I cannot wait to pass this recipe on to them!!!


----------



## FryBoy (Aug 31, 2006)

jkath said:
			
		

> oh my, how did I miss this thread???
> 
> Fryboy!!! I owe you big time! That looks exactly like the green beans that are served at my parent's favorite chinese restaurant in Santa Barbara.
> I cannot wait to pass this recipe on to them!!!


 
If I recall correctly, the recipe I posted is from Yang Chow, which is generally acknowledged to be one of the best Schezwan restaurants in L.A. 

I hope they enjoy it!


----------



## ella/TO (Aug 31, 2006)

I have a recipe that I've been doing for years....there's never enough made.....it really goes here in our home.....but, I really don't have exact measurements....being that most people here have at least some experience in the kitchen, I'm sure you'll be able to follow it to your liking.
Whole green beans, ends snapped off, then cut in half.
Blanch them.
Mix the beans with two or three different kinds of crackers, e.g. soda; whole wheat, etc......crumble them up in your hands and throw them in with the beans. Here in Toronto I buy McLarens cold pack sharp cheddar cheese. I take the cheese and break off pieces of it and mix it in with the beans and crackers. If you wish, you can use some cheez whiz in there too.
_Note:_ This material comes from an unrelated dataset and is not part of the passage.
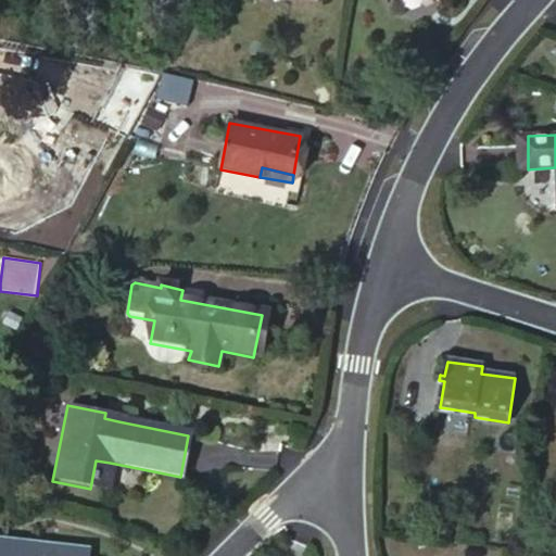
[(119,415),(105,413),(104,418),(118,421),(119,415)]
Put into buttered casserole and bake in 325F oven until crunchy on top....ENJOY


----------



## NZDoug (Sep 1, 2006)

KeyLimePaige said:
			
		

> What's a scotch steak by the way.


Hi paige,
its an expensive cut of beef, about 50% more than rump, triple the price of mince.
I googled it and here is the answer
http://www.food24.com/Food24/Components/AskLannice/AnswerDetails/0,11005,450,00.html
Thank you for the great recipe.


----------